Testo proposto
+++
Sulla vicenda artistica a Forlì negli anni ’60 e su GIORGIO SPADA
Fu a metà degli anni ’60 che Forlì visse una breve ma interessante situazione artistica, una di quelle (e nella nostra città non furono tante) che fanno alzare la temperatura culturale del momento. Il merito va senz’altro attribuito a cinque pittori forlivesi (Ulisse Bugni, Sergio Camporesi, Mario De Fanti, Vito Montanari e Giorgio Spada) a cui si aggiunsero altri artisti della città e di quelle vicine, in particolare Faenza e Ravenna (Nevio Bedeschi, Gino Del Zozzo, Franca Forconi, Guido Onofri, Angelo Ranzi, Sergio Saviotti) e saltuariamente alcuni pittori bolognesi come De Vita, Pozzati, Cuniberti, Ghermandi. Il gruppo a volte ristretto, a volte più allargato, si riuniva periodicamente -per confrontarsi su problemi e tematiche d’arte o approfondire la conoscenza di grandi artisti contemporanei- in vari luoghi: dalla saletta d’arte Usaiba (via G.Regnoli ,6) allo studio pubblicitario di Franco Gondoni (Nico), dalla Galleria Mantellini (corso della Repubblica,135) a qualche locale di Forlì e dintorni (ad es. i ristoranti “Mario” e “Le Martinelle” lungo la strada per Rocca delle Caminate, e soprattutto “La Colombaia” sulla strada per Bertinoro). Il desiderio di conoscere, di verificare, di parlare su eventi in campo artistico era tale che agli appuntamenti nei ristoranti si aggiungevano quelli quotidiani in galleria che avevano poi un seguito nella serata, sotto il Chiostro di San Mercuriale, come ricorda Vito Montanari. Ma le più animate erano sicuramente le serate trascorse nei locali fuori città. Ciascuno portava una sua opera recente e su questi dipinti nascevano discussioni interminabili che si protraevano fino a notte inoltrata: un quadro veniva analizzato fin nei minimi particolari. Questi scambi di opinioni, a volte accesi, ma sempre rispettosi, cementavano una reciproca stima. Le tendenze e i movimenti di avanguardia che agitavano il mare dell’arte, ben conosciuti dal “gruppo”, giungevano però a Forlì attutiti, se ne parlava (ovviamente fra i non addetti ai lavori) come di una letteratura distante che non coinvolgeva la “piazza”. Più vivaci, le vicine Faenza e Cesena, potevano far leva su eventi o artisti che già avevano rapporti o legami con ambienti extra-romagnoli e quindi si respirava un’aria più aperta e sollecitante. Faenza era sede del Concorso internazionale della ceramica e Cesena proponeva un turnover abbastanza frequente di mostre della cosiddetta “Scuola cesenate”.
+++
Dati di origine
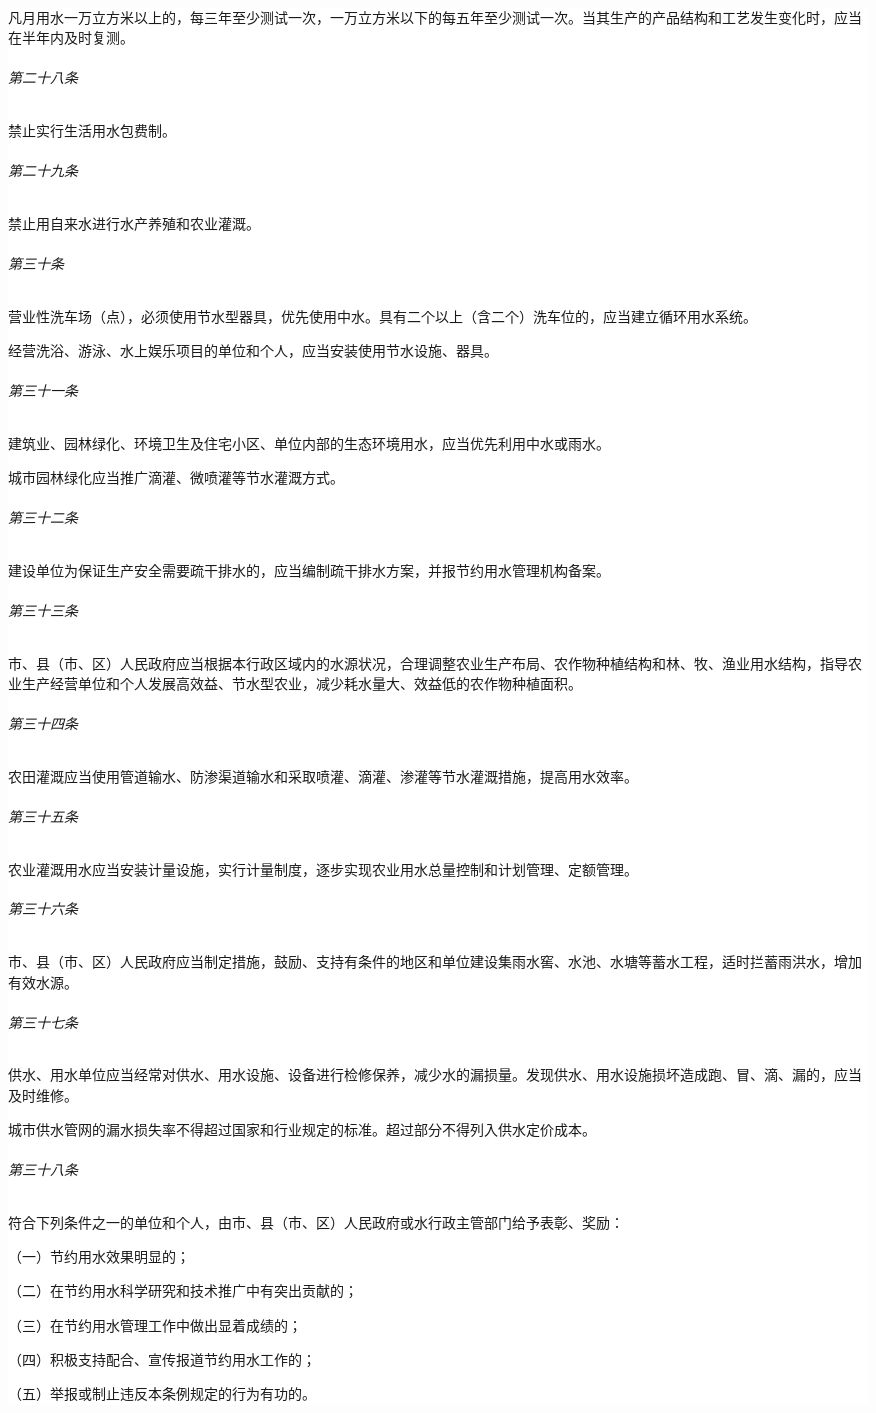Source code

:凡月用水一万立方米以上的，每三年至少测试一次，一万立方米以下的每五年至少测试一次。当其生产的产品结构和工艺发生变化时，应当在半年内及时复测。

###### 第二十八条

禁止实行生活用水包费制。

###### 第二十九条

禁止用自来水进行水产养殖和农业灌溉。

###### 第三十条

营业性洗车场（点），必须使用节水型器具，优先使用中水。具有二个以上（含二个）洗车位的，应当建立循环用水系统。

经营洗浴、游泳、水上娱乐项目的单位和个人，应当安装使用节水设施、器具。

###### 第三十一条

建筑业、园林绿化、环境卫生及住宅小区、单位内部的生态环境用水，应当优先利用中水或雨水。

城市园林绿化应当推广滴灌、微喷灌等节水灌溉方式。

###### 第三十二条

建设单位为保证生产安全需要疏干排水的，应当编制疏干排水方案，并报节约用水管理机构备案。

###### 第三十三条

市、县（市、区）人民政府应当根据本行政区域内的水源状况，合理调整农业生产布局、农作物种植结构和林、牧、渔业用水结构，指导农业生产经营单位和个人发展高效益、节水型农业，减少耗水量大、效益低的农作物种植面积。

###### 第三十四条

农田灌溉应当使用管道输水、防渗渠道输水和采取喷灌、滴灌、渗灌等节水灌溉措施，提高用水效率。

###### 第三十五条

农业灌溉用水应当安装计量设施，实行计量制度，逐步实现农业用水总量控制和计划管理、定额管理。

###### 第三十六条

市、县（市、区）人民政府应当制定措施，鼓励、支持有条件的地区和单位建设集雨水窖、水池、水塘等蓄水工程，适时拦蓄雨洪水，增加有效水源。

###### 第三十七条

供水、用水单位应当经常对供水、用水设施、设备进行检修保养，减少水的漏损量。发现供水、用水设施损坏造成跑、冒、滴、漏的，应当及时维修。

城市供水管网的漏水损失率不得超过国家和行业规定的标准。超过部分不得列入供水定价成本。

###### 第三十八条

符合下列条件之一的单位和个人，由市、县（市、区）人民政府或水行政主管部门给予表彰、奖励：

（一）节约用水效果明显的；

（二）在节约用水科学研究和技术推广中有突出贡献的；

（三）在节约用水管理工作中做出显着成绩的；

（四）积极支持配合、宣传报道节约用水工作的；

（五）举报或制止违反本条例规定的行为有功的。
+++
Esercizi da svolgere
A: Rispondi in breve a queste domande sul testo dedicato alla vicenda artistica forlivese degli anni ’60:
(i) Quanti pittori forlivesi vengono indicati come principali artefici di quella situazione artistica?
(ii) Lungo quale strada si trovava il ristorante “La Colombaia”?
(iii) Di quale concorso era sede Faenza?
B: Traduci in inglese la frase «Questi scambi di opinioni, a volte accesi, ma sempre rispettosi, cementavano una reciproca stima.», presa dal testo sulla vicenda artistica forlivese.
Le righe riportate sopra non servono per svolgere gli esercizi.

Soluzioni degli esercizi
A:
(i) Cinque.
(ii) Sulla strada per Bertinoro.
(iii) Del Concorso internazionale della ceramica.

B: These exchanges of opinion, sometimes heated but always respectful, cemented a mutual esteem.